Pendant les quinze prochaines minutes, je vous en dirai un peu plus sur mon organisation et sur les technologies novatrices qui touchent actuellement divers secteurs, sur la manière dont nous gérons la réglementation des nouvelles technologies dans le secteur nucléaire du Canada, sur les répercussions potentielles de la mauvaise gestion de l’innovation et sur l’importance de la collaboration.

La CCSN et ses priorités

Je suis convaincue que vous connaissez tous la CCSN, donc je vous dirai seulement que nous sommes l’organisme de réglementation nucléaire indépendant du Canada et que notre mandat est la sûreté.
Plus de 900 employés partout au pays veillent avec assiduité à ce que les décisions d’autorisation et les conditions imposées par notre Commission formée de sept membres soient appliquées et respectées en tout temps par les titulaires de permis.

Les quatre grandes priorités de la CCSN consistent à appliquer une approche moderne en matière de réglementation nucléaire, à être un organisme de réglementation fiable, à maintenir notre influence mondiale et à améliorer l’efficacité de notre gestion. En plus de ces priorités, j’ai pris un engagement personnel à promouvoir les carrières en science, technologie, ingénierie et mathématiques – ou STIM – pour les femmes et les filles. En tant qu’ingénieure ayant une expérience de près de 40 ans au sein du secteur nucléaire, je constate que des mesures ont été prises pour éliminer les obstacles pour les femmes en STIM.
Mais nous avons encore beaucoup à faire à cet égard. Je mets chaque personne ici présente au défi d’être un allié et de poser des gestes concrets pour promouvoir l’équité des genres dans nos milieux de travail.

Grâce à ces priorités, nous pourrons continuer à appliquer, dans tout ce que nous faisons, des pratiques réglementaires axées sur la science et le risque et qui sont éprouvées sur le plan technique.
Ces pratiques nous aideront aussi à faire preuve d’une plus grande souplesse et à gérer un effectif et un secteur en évolution. Grâce à une telle souplesse, nous pourrons évaluer les répercussions, sur la réglementation, des technologies nucléaires nouvelles et novatrices, tout en tenant compte des incertitudes. Comme vous le savez, les technologies novatrices et révolutionnaires sont les vecteurs d’un changement effréné dans plusieurs secteurs, et nous pouvons nous attendre à ce même changement dans le secteur nucléaire.

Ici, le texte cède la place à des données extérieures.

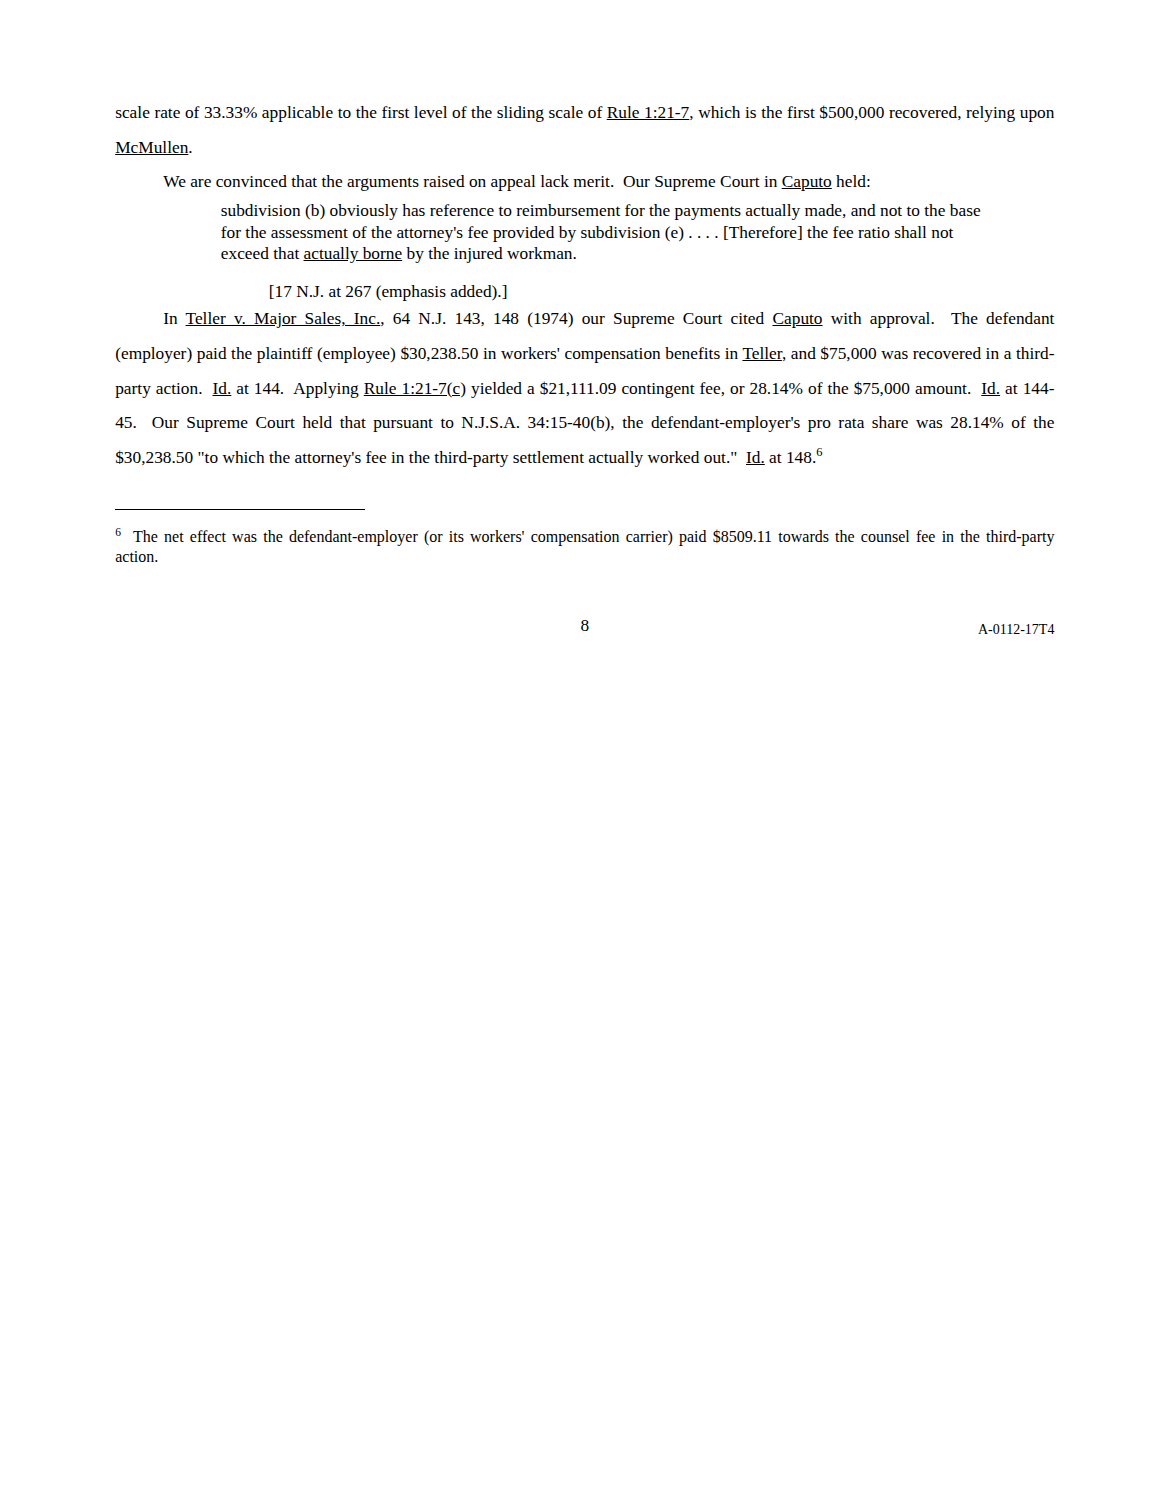scale rate of 33.33% applicable to the first level of the sliding scale of Rule 1:21-7, which is the first $500,000 recovered, relying upon McMullen.
We are convinced that the arguments raised on appeal lack merit. Our Supreme Court in Caputo held:
subdivision (b) obviously has reference to reimbursement for the payments actually made, and not to the base for the assessment of the attorney's fee provided by subdivision (e) . . . . [Therefore] the fee ratio shall not exceed that actually borne by the injured workman.
[17 N.J. at 267 (emphasis added).]
In Teller v. Major Sales, Inc., 64 N.J. 143, 148 (1974) our Supreme Court cited Caputo with approval. The defendant (employer) paid the plaintiff (employee) $30,238.50 in workers' compensation benefits in Teller, and $75,000 was recovered in a third-party action. Id. at 144. Applying Rule 1:21-7(c) yielded a $21,111.09 contingent fee, or 28.14% of the $75,000 amount. Id. at 144-45. Our Supreme Court held that pursuant to N.J.S.A. 34:15-40(b), the defendant-employer's pro rata share was 28.14% of the $30,238.50 "to which the attorney's fee in the third-party settlement actually worked out." Id. at 148.6
6 The net effect was the defendant-employer (or its workers' compensation carrier) paid $8509.11 towards the counsel fee in the third-party action.
8 A-0112-17T4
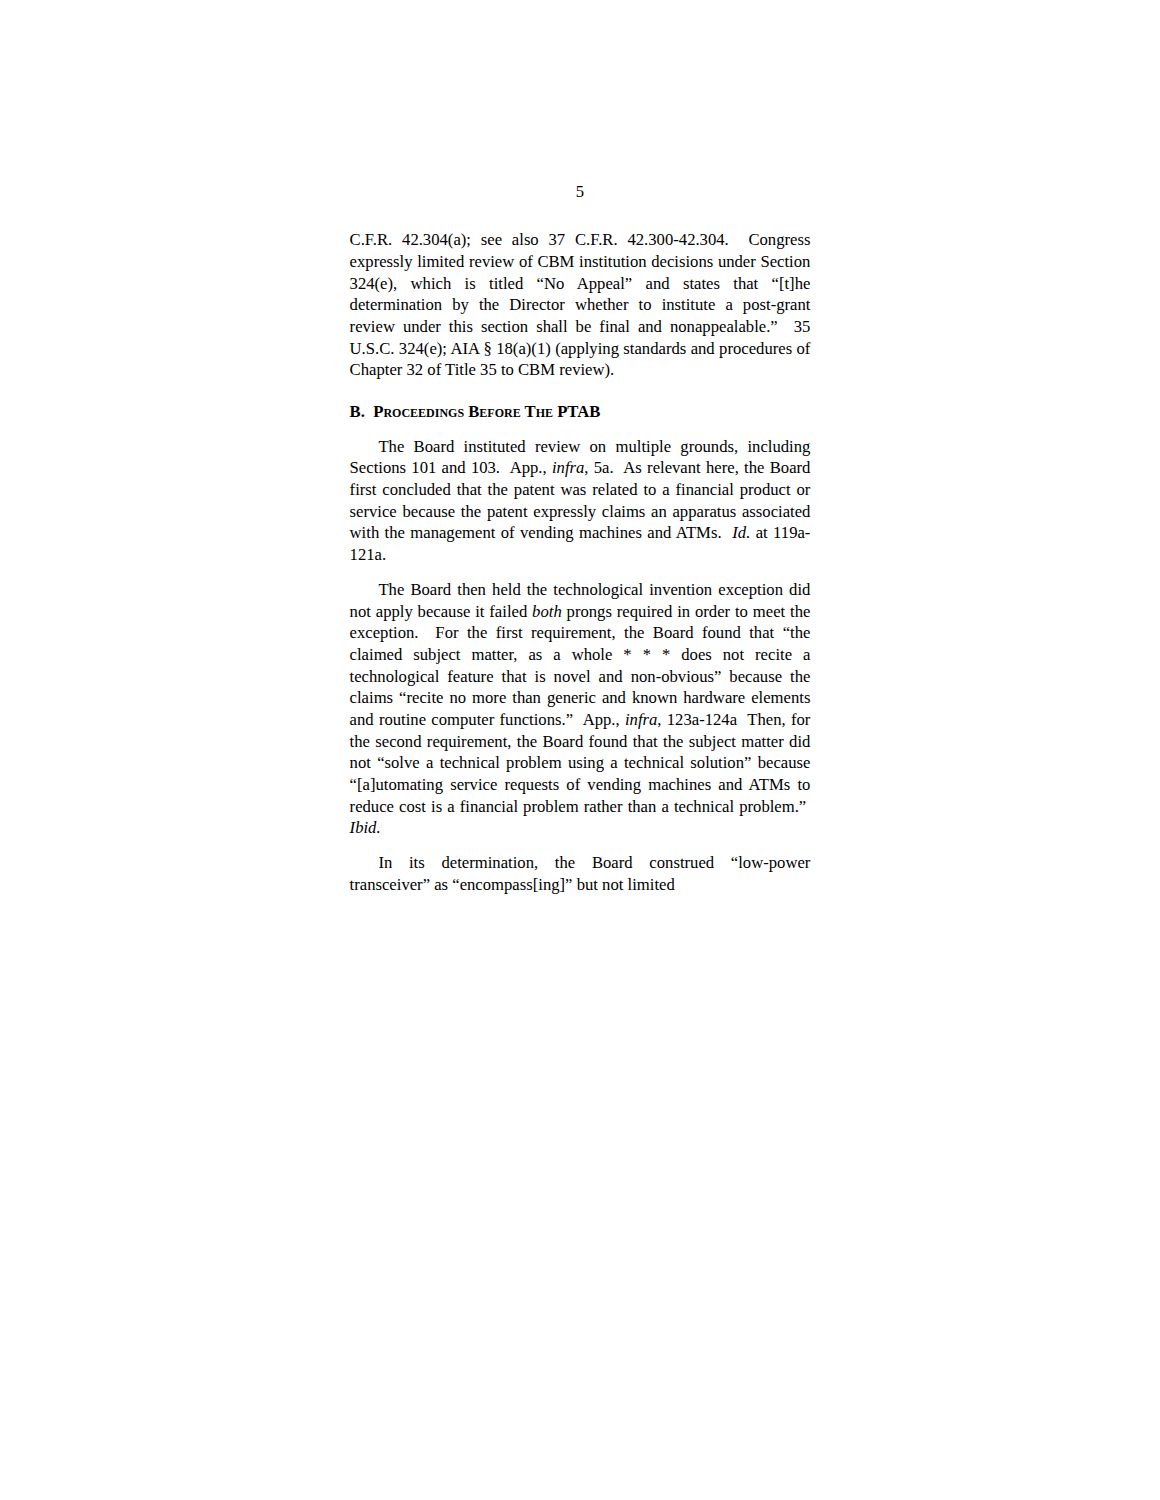5
C.F.R. 42.304(a); see also 37 C.F.R. 42.300-42.304. Congress expressly limited review of CBM institution decisions under Section 324(e), which is titled “No Appeal” and states that “[t]he determination by the Director whether to institute a post-grant review under this section shall be final and nonappealable.” 35 U.S.C. 324(e); AIA § 18(a)(1) (applying standards and procedures of Chapter 32 of Title 35 to CBM review).
B. Proceedings Before The PTAB
The Board instituted review on multiple grounds, including Sections 101 and 103. App., infra, 5a. As relevant here, the Board first concluded that the patent was related to a financial product or service because the patent expressly claims an apparatus associated with the management of vending machines and ATMs. Id. at 119a-121a.
The Board then held the technological invention exception did not apply because it failed both prongs required in order to meet the exception. For the first requirement, the Board found that “the claimed subject matter, as a whole * * * does not recite a technological feature that is novel and non-obvious” because the claims “recite no more than generic and known hardware elements and routine computer functions.” App., infra, 123a-124a Then, for the second requirement, the Board found that the subject matter did not “solve a technical problem using a technical solution” because “[a]utomating service requests of vending machines and ATMs to reduce cost is a financial problem rather than a technical problem.” Ibid.
In its determination, the Board construed “low-power transceiver” as “encompass[ing]” but not limited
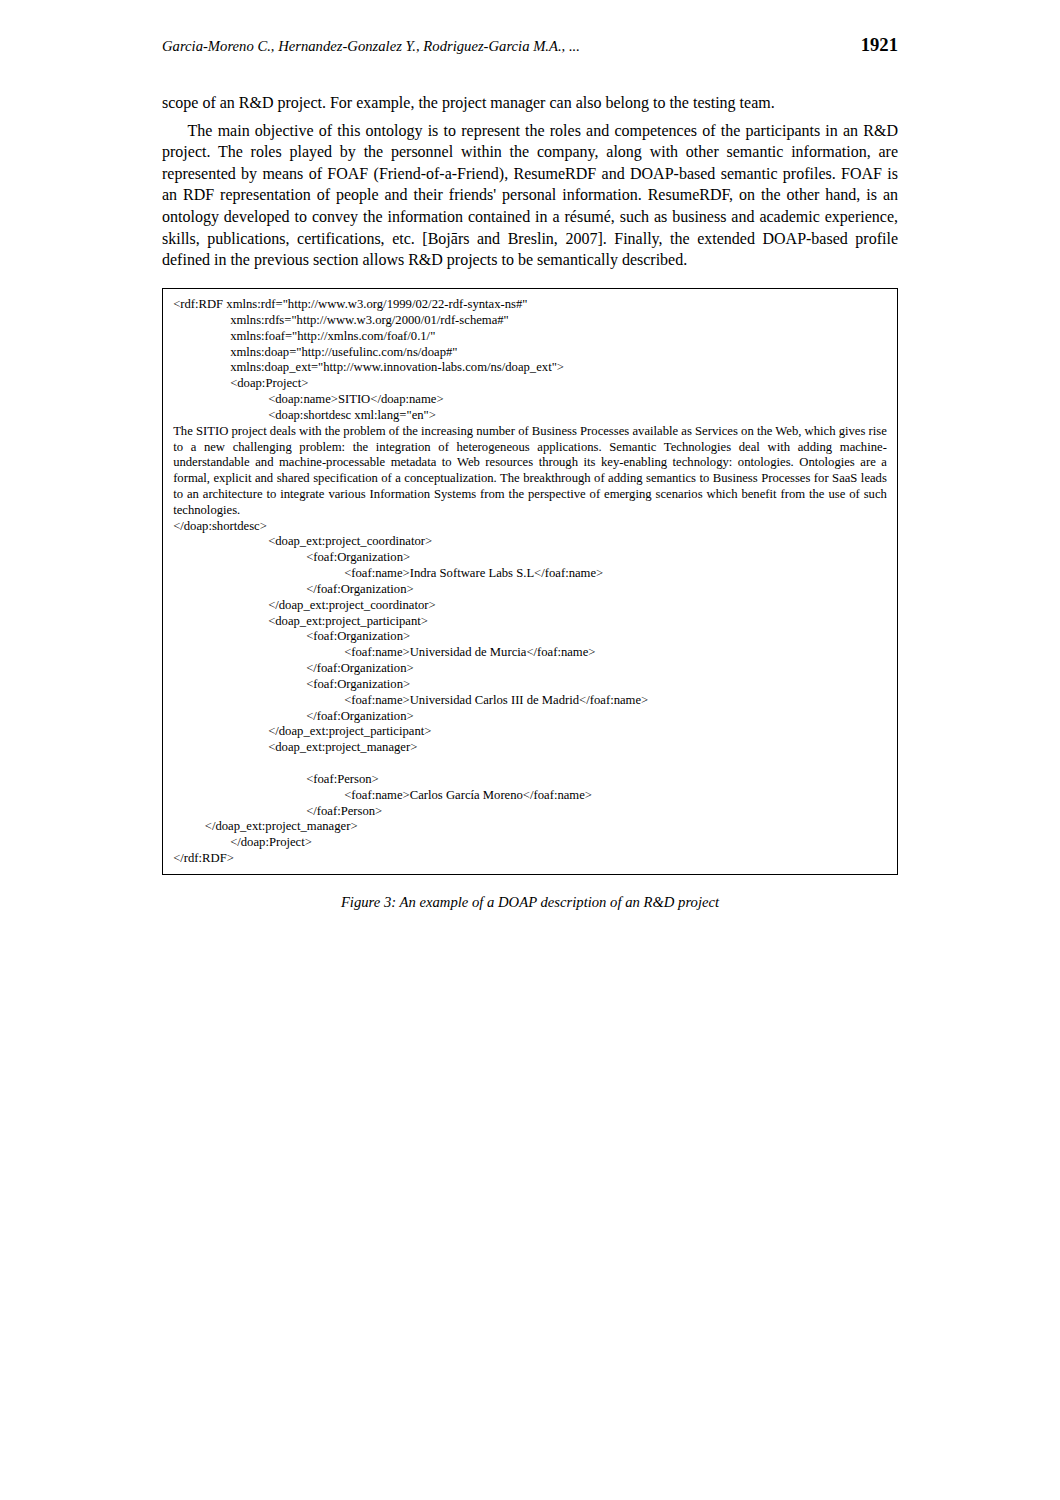Garcia-Moreno C., Hernandez-Gonzalez Y., Rodriguez-Garcia M.A., ... 1921
scope of an R&D project. For example, the project manager can also belong to the testing team.
The main objective of this ontology is to represent the roles and competences of the participants in an R&D project. The roles played by the personnel within the company, along with other semantic information, are represented by means of FOAF (Friend-of-a-Friend), ResumeRDF and DOAP-based semantic profiles. FOAF is an RDF representation of people and their friends' personal information. ResumeRDF, on the other hand, is an ontology developed to convey the information contained in a résumé, such as business and academic experience, skills, publications, certifications, etc. [Bojārs and Breslin, 2007]. Finally, the extended DOAP-based profile defined in the previous section allows R&D projects to be semantically described.
<rdf:RDF xmlns:rdf="http://www.w3.org/1999/02/22-rdf-syntax-ns#"
xmlns:rdfs="http://www.w3.org/2000/01/rdf-schema#"
xmlns:foaf="http://xmlns.com/foaf/0.1/"
xmlns:doap="http://usefulinc.com/ns/doap#"
xmlns:doap_ext="http://www.innovation-labs.com/ns/doap_ext">
<doap:Project>
<doap:name>SITIO</doap:name>
<doap:shortdesc xml:lang="en">
The SITIO project deals with the problem of the increasing number of Business Processes available as Services on the Web, which gives rise to a new challenging problem: the integration of heterogeneous applications. Semantic Technologies deal with adding machine-understandable and machine-processable metadata to Web resources through its key-enabling technology: ontologies. Ontologies are a formal, explicit and shared specification of a conceptualization. The breakthrough of adding semantics to Business Processes for SaaS leads to an architecture to integrate various Information Systems from the perspective of emerging scenarios which benefit from the use of such technologies.
</doap:shortdesc>
<doap_ext:project_coordinator>
<foaf:Organization>
<foaf:name>Indra Software Labs S.L</foaf:name>
</foaf:Organization>
</doap_ext:project_coordinator>
<doap_ext:project_participant>
<foaf:Organization>
<foaf:name>Universidad de Murcia</foaf:name>
</foaf:Organization>
<foaf:Organization>
<foaf:name>Universidad Carlos III de Madrid</foaf:name>
</foaf:Organization>
</doap_ext:project_participant>
<doap_ext:project_manager>
<foaf:Person>
<foaf:name>Carlos García Moreno</foaf:name>
</foaf:Person>
</doap_ext:project_manager>
</doap:Project>
</rdf:RDF>
Figure 3: An example of a DOAP description of an R&D project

Technologies novatrices touchant les industries

Dans certaines industries, les organismes de réglementation sont incapables de suivre le rythme du changement, ce qui oblige certains d’entre eux à réagir un peu au hasard. Pensez à Uber, Lyft et Airbnb et à la manière dont ils ont bouleversé les industries du taxi et de l’hôtellerie. Quelques gouvernements locaux ont abandonné la partie et n’ont pris aucune mesure lorsque ces entreprises se sont installées chez eux, tandis que d’autres les ont accueillies à bras ouverts. D’autres encore ont employé tous les outils à leur disposition pour tenter de les contrôler.

Je crois que nous devons trouver notre équilibre dans cette nouvelle ère passionnante.
Nous vivons à une époque où il est facile de se sentir dépassés, tant dans nos vies personnelles que professionnelles, par les changements qui peuvent être si soudains et si importants. De nos jours, nous faisons nos impôts, conduisons notre véhicule et obtenons des diagnostics médicaux avec l’aide de technologies spécialisées et de programmes d’apprentissage automatique. Je peux poser à voix haute n’importe quelle question et me faire répondre instantanément par mon assistant à la maison ou sur mon téléphone. Ces réponses ne sont pas toujours utiles ou exactes, mais les améliorations soutenues au temps de réponse et au contenu sont épatantes. Je me demande combien de temps il faudra avant que je puisse penser ma question au lieu de la dire à voix haute?

Dans bon nombre de secteurs, le changement arrivera avant que nous soyons prêts à l’avouer ou à l’envisager. Des technologies et approches novatrices sont déjà employées dans le secteur nucléaire au Canada et dans le monde entier – par exemple, l’impression de pièces en 3D, la réalisation d’inspections avec des drones, et l’entretien des composants à l’aide de l’analytique prédictive.

Réglementer l’innovation au sein du secteur nucléaire du Canada

Puisque nous sommes l’organisme de réglementation, nous prenons les mesures nécessaires pour être prêts.

  • Nous continuons à moderniser notre cadre de réglementation afin qu’il soit aussi neutre sur le plan technologique que possible.
  • Notre réglementation est axée sur les risques afin de nous permettre d’employer la meilleure approche selon les circonstances.
  • Nous offrons un service d’examen de la conception du fournisseur qui permet d’identifier les obstacles fondamentaux à l’autorisation au Canada. Le service est utilisé à l’heure actuelle par onze fournisseurs de petits réacteurs modulaires.
  • Nous avons embauché plus de 70 nouveaux diplômés dans les dernières années afin de combler l’écart prévu attribuable à l’attrition et pour transférer les connaissances organisationnelles qui sont essentielles. Soit nous nous dotons des compétences et des connaissances dont nous avons besoin, soit nous les avons à notre disposition.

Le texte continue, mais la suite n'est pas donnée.